General characteristics
- Class & type: Type 054A frigate
- Displacement: 4,053 tonnes (full)
- Length: 134.1 m (440 ft)
- Beam: 16 m (52 ft)
- Propulsion: CODAD, 4 × Shaanxi 16 PA6 STC diesels, 5700 kW (7600+ hp @ 1084 rpm) each
- Speed: 27 knots (50 km/h) estimated
- Range: 8,025 nautical miles (9,235 mi; 14,862 km) estimated
- Complement: 165
- Sensors & processing systems: Type 382 Radar; Type 344 Radar (Mineral-ME Band Stand) OTH target acquisition and SSM fire control radar; 4 × Type 345 Radar(MR-90 Front Dome) SAM fire control radars; MR-36A surface search radar, I-band; Type 347G 76 mm gun fire control radar; 2 × Racal RM-1290 navigation radars, I-band; MGK-335 medium frequency active/passive sonar system; H/SJG-206 towed array sonar; ZKJ-4B/6 (developed from Thomson-CSF TAVITAC) combat data system; HN-900 Data link (Chinese equivalent of Link 11A/B, to be upgraded); SNTI-240 SATCOM; AKD5000S Ku band SATCOM;
- Electronic warfare & decoys: Type 922-1 radar warning receiver; HZ-100 ECM & ELINT system; Kashtan-3 missile jamming system;
- Armament: 1 × 32-cell VLS; HQ-16 SAM; Yu-8 anti submarine rocket launcher; 2 × 4 C-803 anti-ship / land attack cruise missiles; 1 × PJ26 76 mm dual-purpose gun; 2 × Type 730 7-barrel 30 mm CIWS guns or Type 1130; 2 × 3 324mm Yu-7 ASW torpedo launchers; 2 × 6 Type 87 240mm anti-submarine rocket launcher (36 rockets carried); 2 × Type 726-4 18-tube decoy rocket launchers;
- Aircraft carried: 1 Kamov Ka-28 'Helix' or Harbin Z-9C
- Aviation facilities: hangar

= Chinese frigate Zaozhuang =

Type 054A frigate of the PLA Navy

Zaozhuang (542) is a Type 054A frigate of the People's Liberation Army Navy. She was commissioned on 22 February 2019.

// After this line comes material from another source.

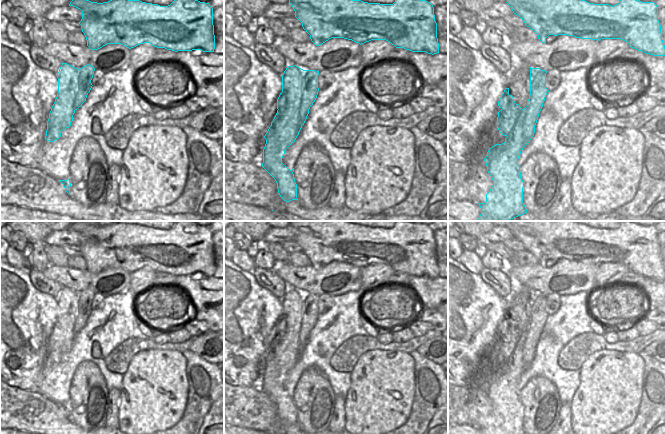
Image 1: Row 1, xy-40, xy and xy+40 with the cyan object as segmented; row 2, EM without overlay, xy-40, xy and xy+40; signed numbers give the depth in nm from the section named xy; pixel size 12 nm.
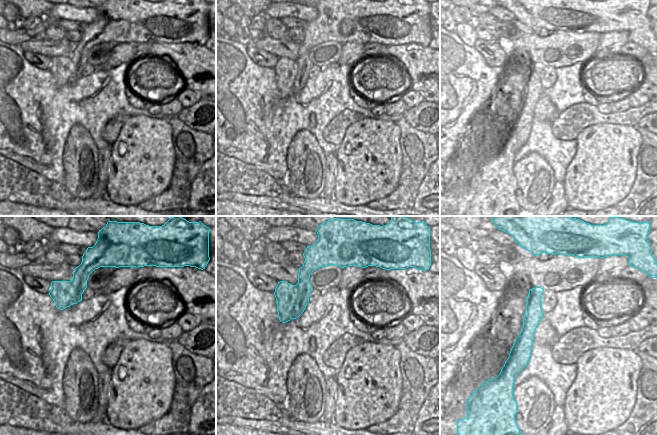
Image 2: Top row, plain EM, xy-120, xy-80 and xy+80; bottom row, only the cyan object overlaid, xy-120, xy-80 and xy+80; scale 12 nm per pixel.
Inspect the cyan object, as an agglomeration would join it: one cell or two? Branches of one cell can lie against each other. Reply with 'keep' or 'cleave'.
cleave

== Development and design ==

The Type 054A carries HQ-16 medium-range air defence missiles and anti-submarine missiles in a vertical launching system (VLS) system. The HQ-16 has a range of up to 50 km, with superior range and engagement angles to the Type 054's HQ-7. The Type 054A's VLS uses a hot launch method; a shared common exhaust system is sited between the two rows of rectangular launching tubes.

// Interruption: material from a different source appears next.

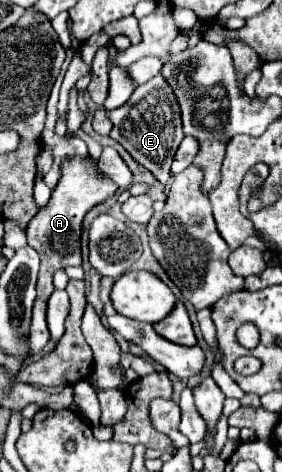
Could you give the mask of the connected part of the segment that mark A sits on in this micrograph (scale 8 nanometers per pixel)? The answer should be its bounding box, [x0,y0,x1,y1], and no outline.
[26,156,118,356]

The four AK-630 close-in weapon systems (CIWS) of the Type 054 were replaced with two Type 730 CIWS on the Type 054A. The autonomous Type 730 provides improved reaction time against close-in threats.

== Construction and career ==
Zaozhuang was commissioned on 22 February 2019. In March 2020, Chinese media reported the ship was combat ready.

The Singapore Navy ships RSS Intrepid and RSS Sovereignty conducted a joint naval exercise with Guiyang and Zaozhuang in the South China Sea on 24 February 2021.